As I understand it, for the first option neo4j will create a separate physical index for each type, which seems suboptimal. For the third, I end up with most lucene docs only having a small subset of the fields, not sure if that affects anything.

3
Having a separate index for each type seems to be more convenient and also quicker, as the overall size of your index will be smaller. But I may be missing something.biziclop
@biziclop: It actually seemed like the least convenient to me, since I'd have to manage opening/closing the individual indices. My understanding is that the overall size will also be larger (see jpountz's answer).Dmitri
@Dimitri Well, obviously the overall size will be larger, the question is: are searches for all types distributed evenly in time? Or are some types searched a lot more often than other? Either way, what I'd do is to implement the solution I find the most convenient and see if it performs well. If it does, you have your winner.biziclop
I agree, I'm just trying to figure out what I find the most convenient :)Dmitri

3 Answers

1
votes

A single index will be smaller than several little indexes, because some data, such as the term dictionary, will be shared. However, since a term dictionary lookup is a O(lg(n)) operation, a lookup in a bigger term dictionary might be a little slower. (If you have 50 indexes, this would only require 6 (2^6>=50) more comparisons, it is likely you won't notice any difference.)

Another advantage of a smaller index is that the OS cache is likely to make queries run faster.

Instead of your options 2 and 3, I would index two different fields id and type and search for (id:ID AND type:TYPE) but I don't know if it is possible with neo4j.

2
votes

I came across this problem recently when I was building an ActiveRecord connection adapter for Neo4j over REST, to be used in a Rails project. Since ActiveRecord and ActiveRelation, both, have a tight coupling with SQL syntaxes, it became difficult to fit everything into NoSQL. Might not be the best solution, but here's how I solved it:

  1. Created an index named model_index which indexed nodes under two keys, type and model
  2. Index lookup with type key currently happens with just one value model. This was introduced primarily to achieve a SHOW TABLES SQL functionality which can get me a list of all models present in the graph.
  3. Index lookup with model key takes place with values corresponding to different model names in my system. This is primarily for achieving DESC <TABLENAME> functionality.
  4. With each table creation as in CREATE TABLE, a node is created with table definition attributes being stored in node properties.
  5. Created node is indexed under model_index with type:model and model:<model-name>. This enables the newly created model in the list of 'tables' and also allows one to directly reach the model node by an index lookup with model key.
  6. For each record created per model (type in your case), an outgoing edge is created labeled instances directed from model node to this new record. v[123] :=> [instances] :=> v[245] where v[123] represents model node and v[245] represents a record of v[123]'s type.
  7. Now if you want to get all instances of a specified type, you could lookup the model_index with model:<model-name> to reach a model node and then fetch all adjacent nodes over an outgoing edge labeled instances. Filtered lookups can be further achieved by applying filters and other complex traversals.

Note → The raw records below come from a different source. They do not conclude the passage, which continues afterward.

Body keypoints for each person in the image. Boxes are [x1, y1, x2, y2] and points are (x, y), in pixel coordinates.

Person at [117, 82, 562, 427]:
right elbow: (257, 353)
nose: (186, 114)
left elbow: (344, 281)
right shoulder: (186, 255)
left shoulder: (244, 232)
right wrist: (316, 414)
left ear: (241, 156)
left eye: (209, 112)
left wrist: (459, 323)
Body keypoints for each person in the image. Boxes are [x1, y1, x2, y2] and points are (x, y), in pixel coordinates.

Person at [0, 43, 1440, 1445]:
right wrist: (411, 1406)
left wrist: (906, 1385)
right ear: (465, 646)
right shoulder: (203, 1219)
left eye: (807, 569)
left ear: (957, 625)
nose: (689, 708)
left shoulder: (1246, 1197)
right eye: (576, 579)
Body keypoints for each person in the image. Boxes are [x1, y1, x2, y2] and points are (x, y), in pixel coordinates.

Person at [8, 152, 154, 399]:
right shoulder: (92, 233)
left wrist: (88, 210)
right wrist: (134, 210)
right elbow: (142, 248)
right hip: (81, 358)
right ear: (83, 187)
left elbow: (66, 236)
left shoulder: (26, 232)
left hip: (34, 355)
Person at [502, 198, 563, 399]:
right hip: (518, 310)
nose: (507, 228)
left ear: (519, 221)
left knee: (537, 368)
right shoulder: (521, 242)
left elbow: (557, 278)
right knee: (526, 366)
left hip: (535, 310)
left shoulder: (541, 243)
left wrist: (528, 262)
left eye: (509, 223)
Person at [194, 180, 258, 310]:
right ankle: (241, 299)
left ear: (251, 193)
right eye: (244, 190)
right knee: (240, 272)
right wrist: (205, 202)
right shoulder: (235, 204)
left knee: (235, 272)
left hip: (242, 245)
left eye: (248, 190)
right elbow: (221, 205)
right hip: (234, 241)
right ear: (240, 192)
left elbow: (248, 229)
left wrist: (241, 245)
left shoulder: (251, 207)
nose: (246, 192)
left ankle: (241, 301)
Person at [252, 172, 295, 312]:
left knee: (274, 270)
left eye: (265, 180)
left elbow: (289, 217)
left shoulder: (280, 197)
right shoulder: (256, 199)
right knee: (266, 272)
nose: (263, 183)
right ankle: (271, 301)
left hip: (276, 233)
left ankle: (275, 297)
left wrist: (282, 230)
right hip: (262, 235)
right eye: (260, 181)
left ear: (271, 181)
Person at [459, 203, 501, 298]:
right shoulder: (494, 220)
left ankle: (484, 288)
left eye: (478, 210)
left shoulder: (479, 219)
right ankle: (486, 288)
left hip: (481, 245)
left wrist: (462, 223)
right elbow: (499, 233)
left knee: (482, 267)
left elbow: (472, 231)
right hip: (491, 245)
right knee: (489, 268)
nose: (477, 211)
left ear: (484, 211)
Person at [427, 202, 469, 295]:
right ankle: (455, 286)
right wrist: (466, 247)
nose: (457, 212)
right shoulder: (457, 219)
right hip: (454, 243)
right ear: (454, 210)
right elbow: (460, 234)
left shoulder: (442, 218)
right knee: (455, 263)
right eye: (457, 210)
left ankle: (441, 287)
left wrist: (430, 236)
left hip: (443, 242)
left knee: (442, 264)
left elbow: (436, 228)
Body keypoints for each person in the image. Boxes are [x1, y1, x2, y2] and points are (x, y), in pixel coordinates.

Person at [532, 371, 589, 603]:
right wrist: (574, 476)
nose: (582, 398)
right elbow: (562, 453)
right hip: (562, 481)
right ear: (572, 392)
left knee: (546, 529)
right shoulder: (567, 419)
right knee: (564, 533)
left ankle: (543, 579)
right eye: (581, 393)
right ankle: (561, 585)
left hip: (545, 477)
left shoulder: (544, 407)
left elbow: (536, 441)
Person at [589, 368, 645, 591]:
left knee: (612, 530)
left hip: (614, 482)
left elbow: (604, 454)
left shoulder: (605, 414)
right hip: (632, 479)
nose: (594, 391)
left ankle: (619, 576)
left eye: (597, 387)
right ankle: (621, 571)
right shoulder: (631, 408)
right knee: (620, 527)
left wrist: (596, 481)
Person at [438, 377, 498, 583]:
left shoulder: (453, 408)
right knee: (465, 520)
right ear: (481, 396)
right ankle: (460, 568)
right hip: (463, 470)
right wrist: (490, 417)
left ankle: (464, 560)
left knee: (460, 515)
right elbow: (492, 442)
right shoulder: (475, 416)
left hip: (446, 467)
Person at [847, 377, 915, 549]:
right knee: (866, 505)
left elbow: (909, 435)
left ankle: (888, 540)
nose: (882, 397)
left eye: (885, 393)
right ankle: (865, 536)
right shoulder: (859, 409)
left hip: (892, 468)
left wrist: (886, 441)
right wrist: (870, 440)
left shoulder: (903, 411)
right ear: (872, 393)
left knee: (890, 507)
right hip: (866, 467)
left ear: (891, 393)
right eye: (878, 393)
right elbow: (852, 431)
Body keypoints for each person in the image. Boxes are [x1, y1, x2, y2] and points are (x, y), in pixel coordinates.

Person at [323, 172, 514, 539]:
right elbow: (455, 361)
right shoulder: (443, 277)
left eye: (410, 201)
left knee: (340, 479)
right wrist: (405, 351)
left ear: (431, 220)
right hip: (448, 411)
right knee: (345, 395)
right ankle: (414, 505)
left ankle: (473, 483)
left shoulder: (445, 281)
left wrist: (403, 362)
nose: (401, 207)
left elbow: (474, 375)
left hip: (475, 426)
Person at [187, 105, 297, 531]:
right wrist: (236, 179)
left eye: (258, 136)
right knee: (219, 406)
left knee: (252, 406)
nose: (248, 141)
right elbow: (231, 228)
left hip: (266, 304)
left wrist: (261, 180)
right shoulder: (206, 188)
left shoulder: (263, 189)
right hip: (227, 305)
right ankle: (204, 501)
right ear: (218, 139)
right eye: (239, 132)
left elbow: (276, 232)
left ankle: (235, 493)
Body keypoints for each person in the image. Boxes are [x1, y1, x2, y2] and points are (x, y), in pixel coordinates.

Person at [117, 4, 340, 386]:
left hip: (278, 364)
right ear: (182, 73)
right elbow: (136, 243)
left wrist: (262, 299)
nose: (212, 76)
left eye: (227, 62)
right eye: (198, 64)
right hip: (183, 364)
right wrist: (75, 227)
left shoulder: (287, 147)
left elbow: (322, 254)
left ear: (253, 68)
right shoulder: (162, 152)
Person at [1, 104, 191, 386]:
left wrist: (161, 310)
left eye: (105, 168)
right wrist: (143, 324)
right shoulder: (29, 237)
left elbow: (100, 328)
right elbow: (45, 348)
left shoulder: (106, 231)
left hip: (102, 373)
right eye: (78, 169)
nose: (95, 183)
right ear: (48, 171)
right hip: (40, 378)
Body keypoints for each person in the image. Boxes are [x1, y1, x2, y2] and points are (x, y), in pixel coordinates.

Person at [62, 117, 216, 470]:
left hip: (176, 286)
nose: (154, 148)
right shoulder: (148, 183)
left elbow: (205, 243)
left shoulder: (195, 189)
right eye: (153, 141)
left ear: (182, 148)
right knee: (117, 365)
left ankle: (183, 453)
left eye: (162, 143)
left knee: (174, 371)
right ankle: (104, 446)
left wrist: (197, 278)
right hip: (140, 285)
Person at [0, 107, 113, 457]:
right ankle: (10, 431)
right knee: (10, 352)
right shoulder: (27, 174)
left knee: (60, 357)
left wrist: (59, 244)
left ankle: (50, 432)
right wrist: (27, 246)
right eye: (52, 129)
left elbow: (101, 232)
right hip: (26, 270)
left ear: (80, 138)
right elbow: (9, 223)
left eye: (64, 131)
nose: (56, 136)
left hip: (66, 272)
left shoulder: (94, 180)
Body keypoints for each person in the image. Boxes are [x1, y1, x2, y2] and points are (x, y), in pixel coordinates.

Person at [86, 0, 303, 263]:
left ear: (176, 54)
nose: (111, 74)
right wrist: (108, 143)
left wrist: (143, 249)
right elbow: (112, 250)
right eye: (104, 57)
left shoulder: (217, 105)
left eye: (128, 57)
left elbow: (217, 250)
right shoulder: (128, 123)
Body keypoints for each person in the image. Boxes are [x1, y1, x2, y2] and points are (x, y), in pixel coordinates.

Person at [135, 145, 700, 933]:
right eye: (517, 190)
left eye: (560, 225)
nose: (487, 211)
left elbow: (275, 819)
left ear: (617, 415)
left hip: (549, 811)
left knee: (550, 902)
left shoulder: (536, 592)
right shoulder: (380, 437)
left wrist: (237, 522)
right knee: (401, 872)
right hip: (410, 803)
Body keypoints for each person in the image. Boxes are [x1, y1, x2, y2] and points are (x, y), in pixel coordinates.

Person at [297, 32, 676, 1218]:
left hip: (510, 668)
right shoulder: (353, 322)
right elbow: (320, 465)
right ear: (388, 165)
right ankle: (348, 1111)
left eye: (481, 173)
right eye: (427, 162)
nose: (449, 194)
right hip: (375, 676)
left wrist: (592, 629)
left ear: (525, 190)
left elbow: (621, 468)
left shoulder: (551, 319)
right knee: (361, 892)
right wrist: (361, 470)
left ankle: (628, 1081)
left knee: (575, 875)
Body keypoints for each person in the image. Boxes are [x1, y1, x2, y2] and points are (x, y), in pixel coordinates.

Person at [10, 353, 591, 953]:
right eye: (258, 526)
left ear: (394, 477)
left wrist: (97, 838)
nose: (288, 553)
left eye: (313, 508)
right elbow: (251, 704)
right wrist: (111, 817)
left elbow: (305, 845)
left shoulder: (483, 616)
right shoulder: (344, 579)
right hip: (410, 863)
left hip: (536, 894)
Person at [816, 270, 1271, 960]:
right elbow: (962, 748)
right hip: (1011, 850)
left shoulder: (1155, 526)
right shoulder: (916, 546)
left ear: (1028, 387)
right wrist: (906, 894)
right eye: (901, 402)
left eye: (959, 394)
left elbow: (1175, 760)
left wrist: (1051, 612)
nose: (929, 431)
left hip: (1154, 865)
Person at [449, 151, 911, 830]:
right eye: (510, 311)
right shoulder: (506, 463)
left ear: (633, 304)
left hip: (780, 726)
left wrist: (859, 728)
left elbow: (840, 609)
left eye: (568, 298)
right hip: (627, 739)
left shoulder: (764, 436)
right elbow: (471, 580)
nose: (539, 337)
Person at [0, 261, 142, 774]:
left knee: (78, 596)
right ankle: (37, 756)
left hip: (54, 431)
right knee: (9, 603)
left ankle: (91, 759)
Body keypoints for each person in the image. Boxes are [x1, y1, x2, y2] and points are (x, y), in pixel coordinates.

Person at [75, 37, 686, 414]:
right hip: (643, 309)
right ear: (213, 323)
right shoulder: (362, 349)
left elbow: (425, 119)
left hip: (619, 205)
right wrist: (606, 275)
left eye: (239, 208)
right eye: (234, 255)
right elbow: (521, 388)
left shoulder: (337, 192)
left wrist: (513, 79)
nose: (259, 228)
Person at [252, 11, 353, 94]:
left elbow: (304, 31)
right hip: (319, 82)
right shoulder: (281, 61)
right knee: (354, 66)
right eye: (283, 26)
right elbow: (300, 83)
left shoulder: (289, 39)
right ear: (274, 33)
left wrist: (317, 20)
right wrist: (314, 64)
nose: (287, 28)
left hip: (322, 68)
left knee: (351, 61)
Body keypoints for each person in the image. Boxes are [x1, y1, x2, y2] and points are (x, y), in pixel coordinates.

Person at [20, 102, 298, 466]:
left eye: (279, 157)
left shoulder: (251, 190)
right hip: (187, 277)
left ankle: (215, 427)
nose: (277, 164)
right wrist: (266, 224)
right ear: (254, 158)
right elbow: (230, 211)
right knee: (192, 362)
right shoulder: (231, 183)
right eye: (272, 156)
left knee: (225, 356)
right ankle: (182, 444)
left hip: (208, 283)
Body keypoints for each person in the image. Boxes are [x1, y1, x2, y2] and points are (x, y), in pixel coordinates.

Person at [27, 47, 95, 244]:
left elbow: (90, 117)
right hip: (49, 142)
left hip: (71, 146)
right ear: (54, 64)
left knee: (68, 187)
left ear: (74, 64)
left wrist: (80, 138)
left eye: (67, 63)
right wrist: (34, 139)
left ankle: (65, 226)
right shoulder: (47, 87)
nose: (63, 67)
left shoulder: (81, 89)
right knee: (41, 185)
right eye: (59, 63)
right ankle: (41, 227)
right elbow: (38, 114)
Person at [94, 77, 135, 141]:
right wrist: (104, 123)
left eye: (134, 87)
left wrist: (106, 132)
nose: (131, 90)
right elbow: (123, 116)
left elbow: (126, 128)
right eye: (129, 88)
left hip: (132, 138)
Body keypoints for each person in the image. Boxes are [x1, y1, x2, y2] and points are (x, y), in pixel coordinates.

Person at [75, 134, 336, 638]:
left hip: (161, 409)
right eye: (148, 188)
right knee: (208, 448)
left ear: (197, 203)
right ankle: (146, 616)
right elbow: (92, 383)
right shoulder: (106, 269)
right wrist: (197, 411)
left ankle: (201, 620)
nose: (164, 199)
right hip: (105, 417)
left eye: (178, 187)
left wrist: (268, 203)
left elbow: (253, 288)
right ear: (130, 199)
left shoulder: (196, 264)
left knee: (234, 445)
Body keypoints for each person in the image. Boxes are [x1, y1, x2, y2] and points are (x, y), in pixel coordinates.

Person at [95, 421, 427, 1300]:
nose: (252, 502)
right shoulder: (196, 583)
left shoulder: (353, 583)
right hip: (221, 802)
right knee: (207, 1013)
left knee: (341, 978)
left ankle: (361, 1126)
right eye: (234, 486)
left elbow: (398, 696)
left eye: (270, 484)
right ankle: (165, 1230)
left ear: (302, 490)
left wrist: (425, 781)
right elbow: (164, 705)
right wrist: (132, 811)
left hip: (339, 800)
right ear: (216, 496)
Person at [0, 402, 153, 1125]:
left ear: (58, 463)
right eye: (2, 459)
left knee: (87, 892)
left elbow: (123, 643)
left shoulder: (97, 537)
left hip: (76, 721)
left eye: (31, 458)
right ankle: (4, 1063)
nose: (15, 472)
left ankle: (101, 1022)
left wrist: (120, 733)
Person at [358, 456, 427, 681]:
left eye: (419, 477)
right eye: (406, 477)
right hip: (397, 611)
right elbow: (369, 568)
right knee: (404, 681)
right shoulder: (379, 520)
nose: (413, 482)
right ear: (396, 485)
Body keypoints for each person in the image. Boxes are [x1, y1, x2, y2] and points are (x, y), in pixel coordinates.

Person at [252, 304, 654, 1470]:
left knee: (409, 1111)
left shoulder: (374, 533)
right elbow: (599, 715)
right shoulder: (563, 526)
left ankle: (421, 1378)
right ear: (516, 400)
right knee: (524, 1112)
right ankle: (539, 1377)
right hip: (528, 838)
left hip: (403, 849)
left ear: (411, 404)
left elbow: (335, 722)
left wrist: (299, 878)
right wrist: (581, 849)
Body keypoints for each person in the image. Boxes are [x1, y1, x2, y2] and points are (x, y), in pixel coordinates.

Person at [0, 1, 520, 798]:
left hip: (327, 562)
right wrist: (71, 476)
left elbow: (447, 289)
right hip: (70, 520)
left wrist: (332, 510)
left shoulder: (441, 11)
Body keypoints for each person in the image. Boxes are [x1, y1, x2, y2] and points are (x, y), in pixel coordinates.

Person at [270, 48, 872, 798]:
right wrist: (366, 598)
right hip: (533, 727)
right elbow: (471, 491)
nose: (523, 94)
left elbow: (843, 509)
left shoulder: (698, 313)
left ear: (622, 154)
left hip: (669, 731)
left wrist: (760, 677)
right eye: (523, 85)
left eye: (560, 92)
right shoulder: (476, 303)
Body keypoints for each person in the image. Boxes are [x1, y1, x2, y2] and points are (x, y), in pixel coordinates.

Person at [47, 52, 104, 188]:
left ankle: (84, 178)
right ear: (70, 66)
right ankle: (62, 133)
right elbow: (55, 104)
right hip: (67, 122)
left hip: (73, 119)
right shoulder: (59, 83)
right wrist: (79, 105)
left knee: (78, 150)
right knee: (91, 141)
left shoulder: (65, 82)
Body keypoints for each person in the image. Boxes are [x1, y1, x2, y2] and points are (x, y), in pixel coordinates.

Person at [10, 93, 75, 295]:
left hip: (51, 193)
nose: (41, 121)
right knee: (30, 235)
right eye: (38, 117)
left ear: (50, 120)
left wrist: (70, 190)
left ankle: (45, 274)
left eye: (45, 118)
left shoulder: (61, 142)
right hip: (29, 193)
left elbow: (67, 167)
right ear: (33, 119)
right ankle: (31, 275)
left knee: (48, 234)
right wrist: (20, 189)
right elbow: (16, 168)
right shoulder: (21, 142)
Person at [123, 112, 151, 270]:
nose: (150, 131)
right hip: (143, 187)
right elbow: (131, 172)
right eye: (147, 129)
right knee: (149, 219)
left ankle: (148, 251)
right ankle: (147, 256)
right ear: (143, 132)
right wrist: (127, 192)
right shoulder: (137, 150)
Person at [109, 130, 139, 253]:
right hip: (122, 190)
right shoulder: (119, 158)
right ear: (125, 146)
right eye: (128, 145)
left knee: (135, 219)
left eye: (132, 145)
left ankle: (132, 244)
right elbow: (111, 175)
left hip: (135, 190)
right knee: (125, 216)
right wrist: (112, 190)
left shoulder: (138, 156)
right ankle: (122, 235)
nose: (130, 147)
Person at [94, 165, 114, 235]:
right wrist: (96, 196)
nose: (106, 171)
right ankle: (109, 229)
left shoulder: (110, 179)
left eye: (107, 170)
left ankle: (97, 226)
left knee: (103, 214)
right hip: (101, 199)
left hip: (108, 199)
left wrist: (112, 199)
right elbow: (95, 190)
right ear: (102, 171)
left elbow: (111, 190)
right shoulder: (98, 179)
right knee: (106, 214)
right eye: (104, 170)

The above solution prevents model_index from clogging since it contains 2x and achieves an effective record lookup via one index lookup and single-level traversal.

Although in your case, nodes of different types are not adjacent to each other, even if you wanted to do so, you could determine the type of any arbitrary node by simply looking up it's adjacent node with an incoming edge labeled instances. Further, I'm considering the incorporate SpringDataGraph's pattern of storing a __type__ property on each instance node to avoid this adjacent node lookup.

I'm currently translating AREL to Gremlin scripts for almost everything. You could find the source code for my AR Adapter at https://github.com/yournextleap/activerecord-neo4j-adapter

Hope this helps, Cheers! :)

1
votes

spring-data-neo4j is using the first approach - it creates a different index for each type. So I guess that's a good option for the general scenario. But in your particular case it might be suboptimal, as you say. I'd run some benchmarks to measure the performance.

The other two, by the way, seem a bit artificial. You are possibly indexing completely unrelated information in the same index, which doesn't sound right.